STEPHEN GRIESGRABER: And you literally hitchhiked?

DAVID LEISNER: Yeah, with my guitar.

MARK STEWART: I used to juggle to get picked up, but a guitar is almost as good.

STEPHEN GRIESGRABER: And your path to the decision to be a professional musician.

JAMES EMERY: Well, I don’t know how I knew this but I remember clearly after playing the organ for a few days when I was six years old, I said, “Yeah, I’m going to be a musician.” I just brought me so much joy and happiness. So I continued on and began playing in rock bands when I was a teenager in high school. We played a lot and were successful with that. So things just started rolling and I worked quite a bit in Cleveland. Fortunately the teacher that I referred to earlier that was the violinist in the Cleveland Orchestra had enabled me to teach myself a lot of things that I encountered later on, such as the music of Charlie Parker which was a big milestone for me. I heard that and said, “Whew.”

DAVID STAROBIN: That’s really a coincidence, I also had a teacher in the Cleveland Orchestra—the principal second violinist Bernard Goldschmidt used to give me lessons one summer when I was thirteen at the Allegany Music Festival. I remember him because I played the Villa Lobos Third Prelude. In the middle section there is a very sort of typical rubato that guitarists have always adopted. It’s very dumb rubato that basically feels good on the instrument. He couldn’t understand this. He said, “What are you doing that for?” And I said, “Well, you know, my hands just do it.” [everyone laughs] So he really nailed me. It was great for a thirteen-year-old kid to learn a really great lesson in phrasing because, you know, I have to think about why this note goes to the other note. It was one of the first times that I really found a musician who said think about what you’re doing, don’t just play it because you heard it that way. That was my Cleveland Orchestra story.

STEPHEN GRIESGRABER: It’s interesting to hear these profound little epiphanies coming from non-guitarists.

MARK STEWART: And I did a whole other route. I did all of my education on the cello. I use everything I’ve learned on the cello on guitar. The kind of gigs I do now, the kind of life I have would be an entirely different life if I hadn’t learned the repertoire that happens to be on the cello. And I fell in love with the repertoire. I went to college to be both a guitarist and a cellist, but the repertoire just killed me. Then I ran off to Eastman, but I was a fox in a hen house. I thought I was going to be a cellist in a string quartet at a nice liberal arts school in the Midwest, but there was no guitar program, so I got every single call to play every guitar gig, facility and student alike. Whether it was the mandolin in Don Giovanni or a tenor banjo in Gershwin or accompanying Annita Boyd on her faculty recital. It was unbelievable, it was like a cosmic mitzvah [everybody laughs]. And now I live a fretted life, and I fret less because of it. I enjoy my life as a guitarist. Life as a cellist was frankly a little stressful.

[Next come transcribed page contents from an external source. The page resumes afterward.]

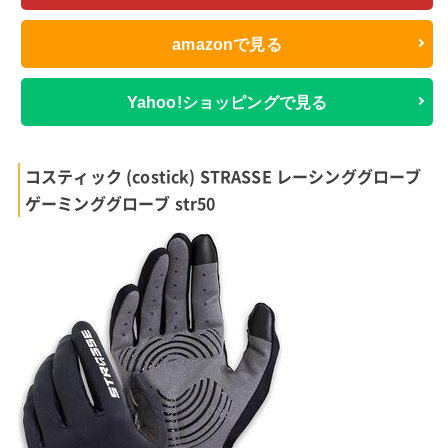
amazonで見る
Yahoo!ショッピングで見る
コスティック (costick) STRASSE レーシンググローブ
ゲーミンググローブ str50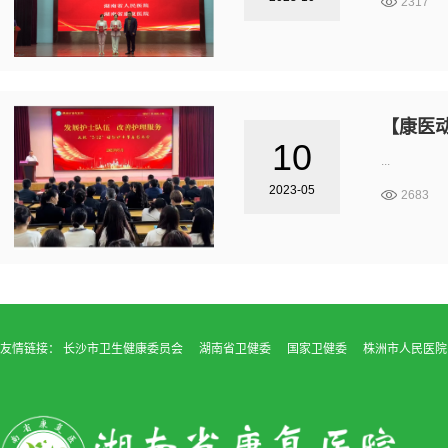
2317
【康医
10
...
2023-05
2683
友情链接：
长沙市卫生健康委员会
湖南省卫健委
国家卫健委
株洲市人民医院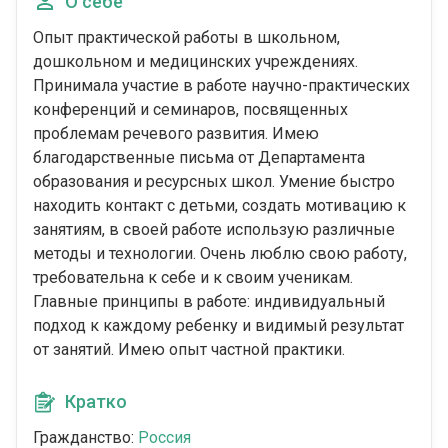
О себе
Опыт практической работы в школьном,
дошкольном и медицинских учреждениях.
Принимала участие в работе научно-практических
конференций и семинаров, посвященных
проблемам речевого развития. Имею
благодарственные письма от Департамента
образования и ресурсных школ. Умение быстро
находить контакт с детьми, создать мотивацию к
занятиям, в своей работе использую различные
методы и технологии. Очень люблю свою работу,
требовательна к себе и к своим ученикам.
Главные принципы в работе: индивидуальный
подход к каждому ребенку и видимый результат
от занятий. Имею опыт частной практики.
Кратко
Гражданство:
Россия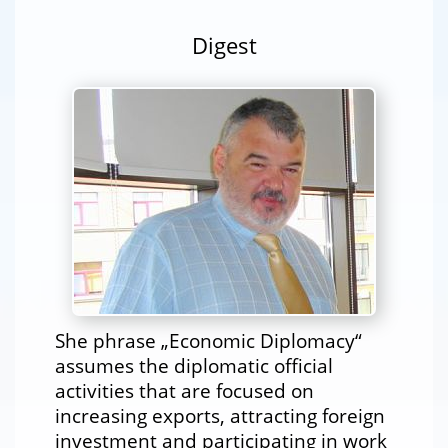
Digest
She phrase „Economic Diplomacy“
assumes the diplomatic official
activities that are focused on
increasing exports, attracting foreign
investment and participating in work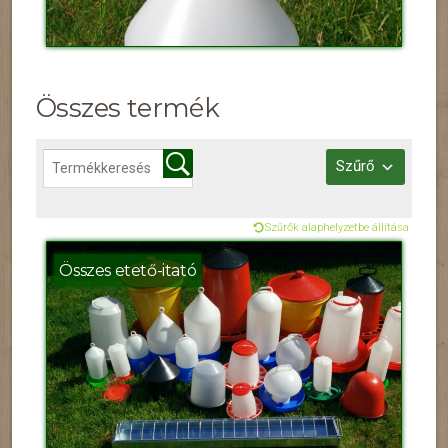
Összes termék
Szűrő
Szűrők alaphelyzetbe állítása
Összes etető-itató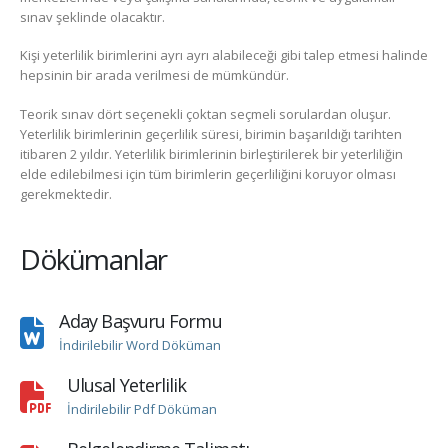
sınav şeklinde olacaktır.
Kişi yeterlilik birimlerini ayrı ayrı alabileceği gibi talep etmesi halinde
hepsinin bir arada verilmesi de mümkündür.
Teorik sınav dört seçenekli çoktan seçmeli sorulardan oluşur.
Yeterlilik birimlerinin geçerlilik süresi, birimin başarıldığı tarihten
itibaren 2 yıldır. Yeterlilik birimlerinin birleştirilerek bir yeterliliğin
elde edilebilmesi için tüm birimlerin geçerliliğini koruyor olması
gerekmektedir.
Dökümanlar
Aday Başvuru Formu
İndirilebilir Word Döküman
Ulusal Yeterlilik
İndirilebilir Pdf Döküman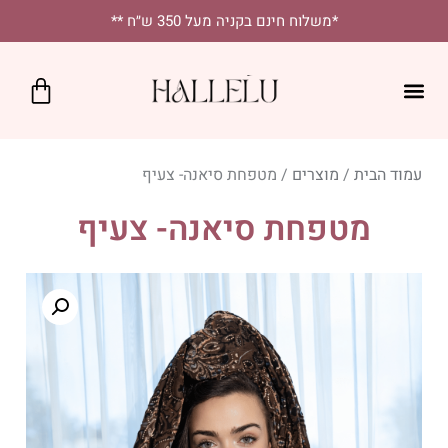
לתוכן
*משלוח חינם בקניה מעל 350 ש״ח **
כרטיס מתנה
SALE!
נקודות מכירה
יומיומי בסטייל
מטפחות מרובעות
מטפחות לאירועים
עמוד הבית
/
מוצרים
/ מטפחת סיאנה- צעיף
מטפחת סיאנה- צעיף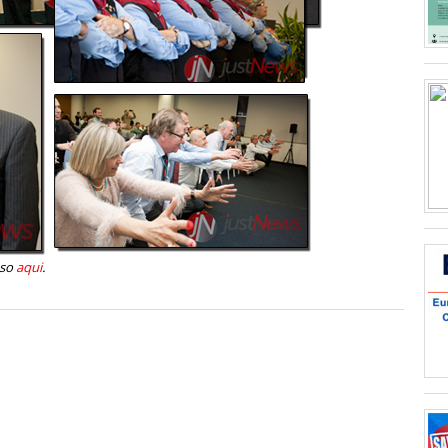
sso
aqui
.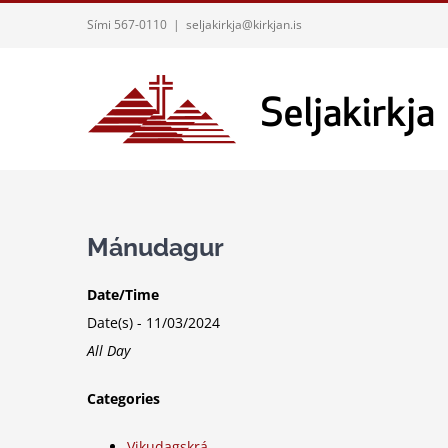
Skip
Sími 567-0110
|
seljakirkja@kirkjan.is
to
content
Mánudagur
Date/Time
Date(s) - 11/03/2024
All Day
Categories
Vikudagskrá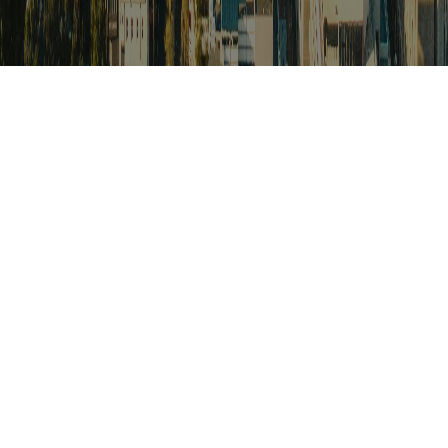
검색
아프리카 포커스
아프리카 주요이슈 브리핑
월드컵
카보베르데
K-컬처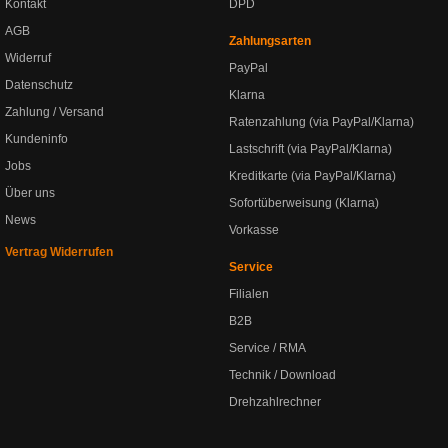
Kontakt
DPD
AGB
Zahlungsarten
Widerruf
PayPal
Datenschutz
Klarna
Zahlung / Versand
Ratenzahlung (via PayPal/Klarna)
Kundeninfo
Lastschrift (via PayPal/Klarna)
Jobs
Kreditkarte (via PayPal/Klarna)
Über uns
Sofortüberweisung (Klarna)
News
Vorkasse
Vertrag Widerrufen
Service
Filialen
B2B
Service / RMA
Technik / Download
Drehzahlrechner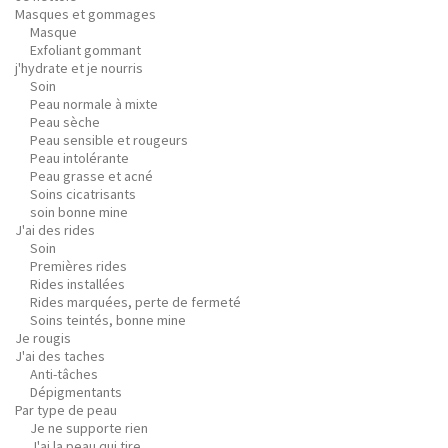
Masques et gommages
Masque
Exfoliant gommant
j'hydrate et je nourris
Soin
Peau normale à mixte
Peau sèche
Peau sensible et rougeurs
Peau intolérante
Peau grasse et acné
Soins cicatrisants
soin bonne mine
J'ai des rides
Soin
Premières rides
Rides installées
Rides marquées, perte de fermeté
Soins teintés, bonne mine
Je rougis
J'ai des taches
Anti-tâches
Dépigmentants
Par type de peau
Je ne supporte rien
J'ai la peau qui tire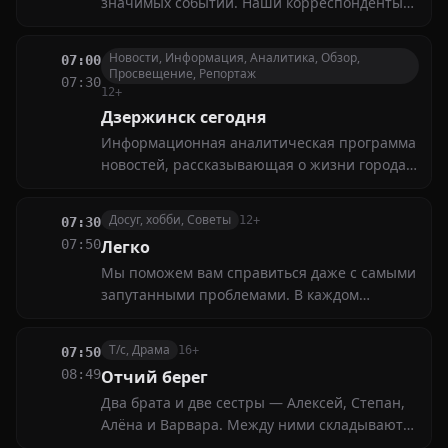
значимых событий. Наши корреспонденты
расскажут о последних новостях в политике,
экономике, культуре и спорте
Новости, Информация, Аналитика, Обзор,
07:00
Просвещение, Репортаж
07:30
12+
Дзержинск сегодня
Информационная аналитическая программа
новостей, рассказывающая о жизни города
за неделю. Политическая и социальная
жизнь города, интервью на актуальные
Досуг, хобби, Советы
12+
07:30
темы, комментарии и мнения экспертов и
07:50
Легко
жителей
Мы поможем вам справиться даже с самыми
запутанными проблемами. В каждом
выпуске наши эксперты предложат простые
и эффективные методы решения различных
Т/с, Драма
16+
07:50
задач — от математических уравнений до
08:49
Отчий берег
жизненных ситуаций
Два брата и две сестры — Алексей, Степан,
Алёна и Варвара. Между ними складываются
непростые взаимоотношения. Всех их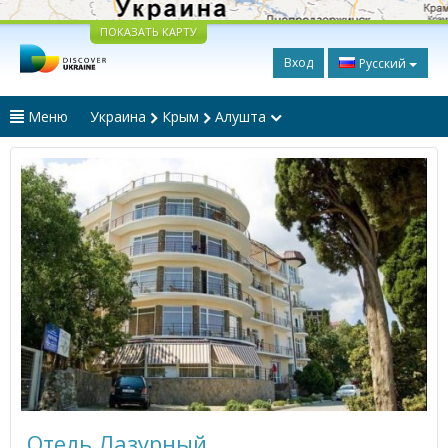
ПОКАЗАТЬ КАРТУ
Вход
Русский
Меню
Украина
Крым
Алушта
Отель Лазурный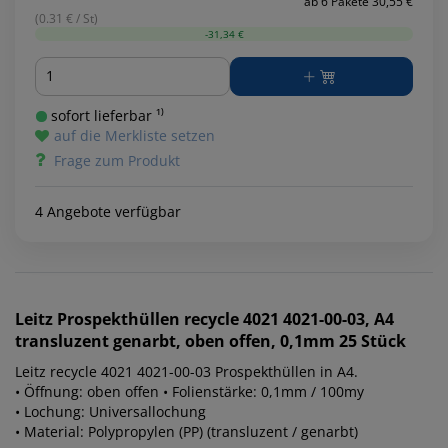
ab 6 Pakete 30,55 €
(0.31 € / St)
-31,34 €
Menge
sofort lieferbar ¹⁾
auf die Merkliste setzen
Frage zum Produkt
4 Angebote verfügbar
Leitz
Prospekthüllen recycle 4021 4021-00-03, A4
transluzent genarbt, oben offen, 0,1mm 25 Stück
Leitz recycle 4021 4021-00-03 Prospekthüllen in A4.
• Öffnung: oben offen • Folienstärke: 0,1mm / 100my
• Lochung: Universallochung
• Material: Polypropylen (PP) (transluzent / genarbt)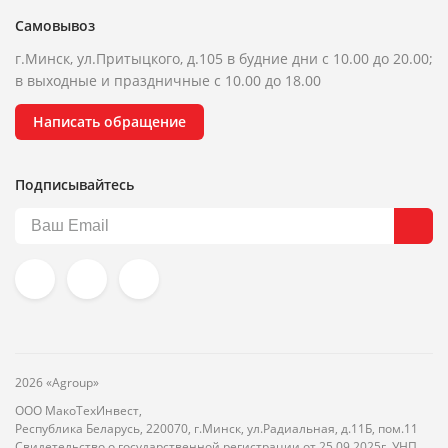
Самовывоз
г.Минск, ул.Притыцкого, д.105 в будние дни с 10.00 до 20.00;
в выходные и праздничные с 10.00 до 18.00
Написать обращение
Подписывайтесь
2026 «Agroup»
ООО МакоТехИнвест,
Республика Беларусь, 220070, г.Минск, ул.Радиальная, д.11Б, пом.11
Свидетельство о государственной регистрации от 25.09.2025г. УНП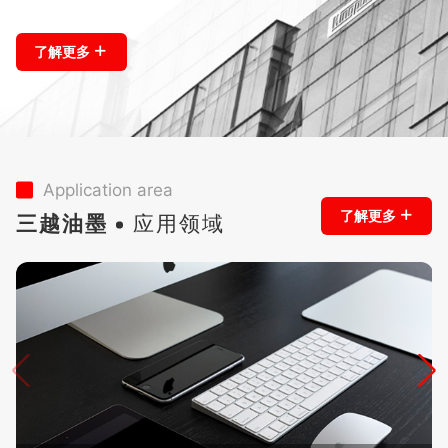
+
了解更多
Application area
+
了解更多
三越油墨
应用领域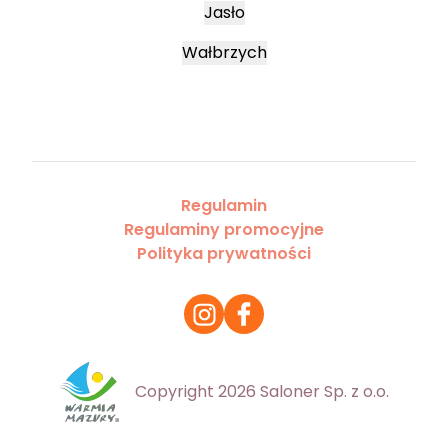
Jasło
Wałbrzych
Regulamin
Regulaminy promocyjne
Polityka prywatności
Copyright 2026 Saloner Sp. z o.o.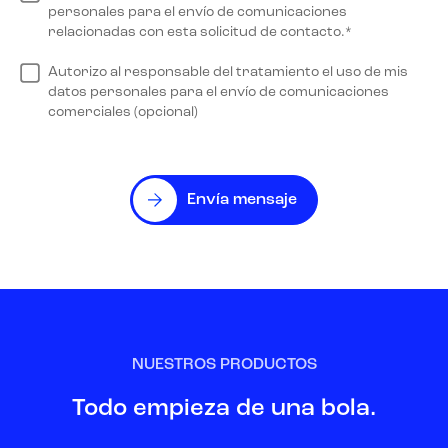
personales para el envío de comunicaciones
relacionadas con esta solicitud de contacto.*
Autorizo al responsable del tratamiento el uso de mis
datos personales para el envío de comunicaciones
comerciales (opcional)
Envía mensaje
NUESTROS PRODUCTOS
Todo empieza de una bola.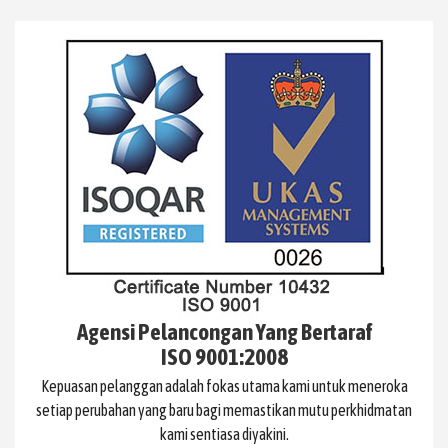
Agensi Pelancongan Yang Bertaraf
ISO 9001:2008
Kepuasan pelanggan adalah fokas utama kami untuk meneroka
setiap perubahan yang baru bagi memastikan mutu perkhidmatan
kami sentiasa diyakini.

DOMINIC FRASCA: See, it was a lot easier for me. I was the generation when you guys were all starting to form the programs.

DAVID LEISNER: So you had more of a guitar-oriented education?

DOMINIC FRASCA: Yeah, but I never listened to guitar, I listened to ensemble music. So I always wanted to take ensemble music and stick it on guitar. I was never happy with the sound of classical guitar. I liked the concept, but it just wasn’t the palette for me.